» **DIRECTIONS FOR THIS TASK**
Where does the string "largish" occur in the records? Copy each line that holds it.

» **Transcribed page contents**

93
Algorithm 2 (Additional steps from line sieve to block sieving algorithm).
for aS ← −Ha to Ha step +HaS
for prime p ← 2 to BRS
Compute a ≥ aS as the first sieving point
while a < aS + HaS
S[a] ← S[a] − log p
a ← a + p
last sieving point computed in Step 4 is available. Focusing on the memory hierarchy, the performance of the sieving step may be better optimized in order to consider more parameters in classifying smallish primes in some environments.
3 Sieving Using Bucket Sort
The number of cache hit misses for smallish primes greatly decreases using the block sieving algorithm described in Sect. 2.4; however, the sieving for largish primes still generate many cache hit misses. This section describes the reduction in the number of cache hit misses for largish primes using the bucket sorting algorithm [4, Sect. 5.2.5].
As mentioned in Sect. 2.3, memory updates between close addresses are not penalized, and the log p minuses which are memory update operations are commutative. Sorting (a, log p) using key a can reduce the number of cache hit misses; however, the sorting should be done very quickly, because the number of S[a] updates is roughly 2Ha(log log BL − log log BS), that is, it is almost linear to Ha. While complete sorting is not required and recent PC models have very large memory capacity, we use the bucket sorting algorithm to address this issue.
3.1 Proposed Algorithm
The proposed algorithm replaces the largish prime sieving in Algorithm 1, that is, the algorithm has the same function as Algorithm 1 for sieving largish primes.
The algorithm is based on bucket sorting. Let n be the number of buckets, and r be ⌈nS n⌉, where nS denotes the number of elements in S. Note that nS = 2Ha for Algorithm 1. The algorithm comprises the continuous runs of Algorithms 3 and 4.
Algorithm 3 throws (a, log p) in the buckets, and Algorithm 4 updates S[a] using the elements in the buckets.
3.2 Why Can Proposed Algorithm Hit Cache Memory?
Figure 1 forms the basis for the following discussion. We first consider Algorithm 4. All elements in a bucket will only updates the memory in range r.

» **EXERCISE OUTPUT**
The number of cache hit misses for smallish primes greatly decreases using the block sieving algorithm described in Sect. 2.4; however, the sieving for largish primes still generate many cache hit misses. This section describes the reduction in the number of cache hit misses for largish primes using the bucket sorting algorithm [4, Sect. 5.2.5].
The proposed algorithm replaces the largish prime sieving in Algorithm 1, that is, the algorithm has the same function as Algorithm 1 for sieving largish primes.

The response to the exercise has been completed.